On May 7, 1861, Cumby organized an infantry company at Henderson, Texas, and was elected its captain. When orders came to join the army, the orders called for a cavalry unit, so the would-be footsloggers found horses and turned troopers. The company rode to Dallas, and there became Company B of the 3rd Texas Cavalry. The 3rd served under General Ben McCulloch in Arkansas and Missouri in 1861 and early 1862. With his Rusk County company Cumby fought at the Battles of Wilson's Creek and Pea Ridge, particularly distinguishing himself at the former (his regimental commander reported his "great gallantry"'). During the Pea Ridge campaign Cumby's company led the army's advance on Bentonville and made a near-suicidal charge to break up a Union ambush, but in the battle itself they were not seriously engaged. After Pea Ridge the 3rd, along with the rest of McCulloch's division, was transferred to northern Mississippi. Upon the reorganization of the 3rd on May 20, 1862, Cumby was elected colonel. However, on June 12, 1862, he resigned his commission and returned home to Texas. Disabled with chronic diarrhea, Cumby "was in bad health, and unable to assume the command." In 1864 Governor Pendleton Murrah of Texas appointed Colonel Cumby brigadier general of the 4th Brigade of Texas State Troops. He commanded these reserve forces till the end of the war.
After the war General Cumby removed to Sulphur Springs in Hopkins County, Texas, where he ran a grocery store until his retirement.
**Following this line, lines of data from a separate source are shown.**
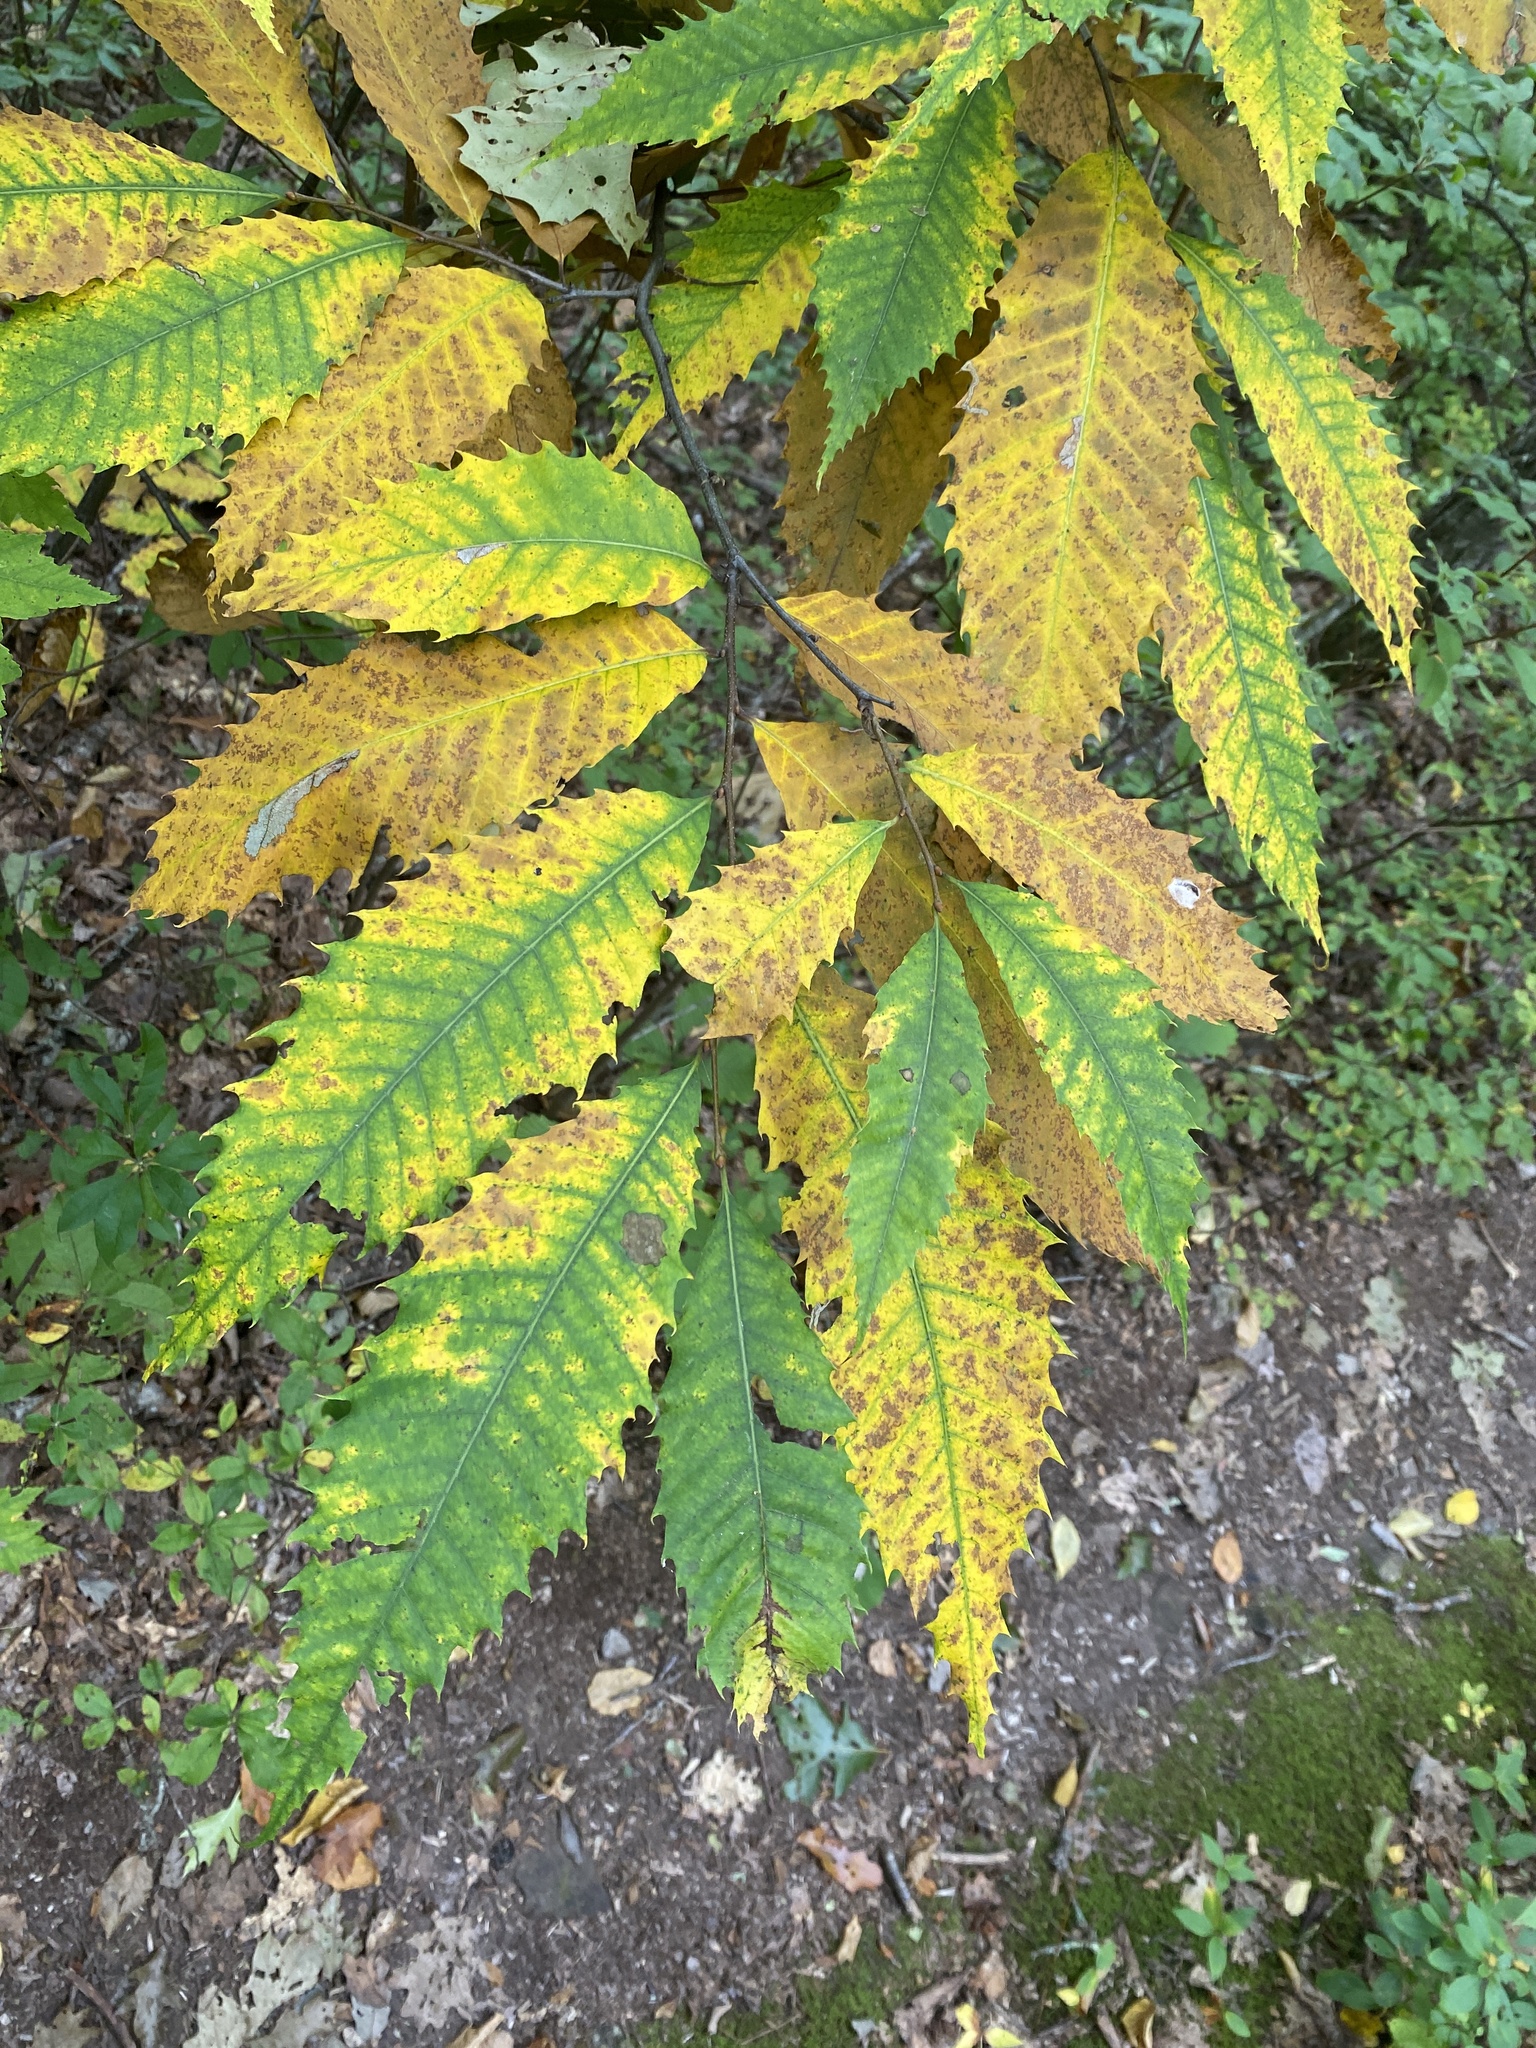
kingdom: Plantae
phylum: Tracheophyta
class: Magnoliopsida
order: Fagales
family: Fagaceae
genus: Castanea
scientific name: Castanea dentata
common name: American chestnut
Cumby died in Sulphur Springs on November 19, 1881, and is buried in the City Cemetery. The town of Cumby, Texas, is named after him.
Cumby's rank of general in the Texas state army qualifies him to be considered a Confederate general.
Reference: More Generals in Gray. Bruce S. Allardice. A companion volume to Generals in Gray. Louisiana State University Press. Baton Rouge. LA.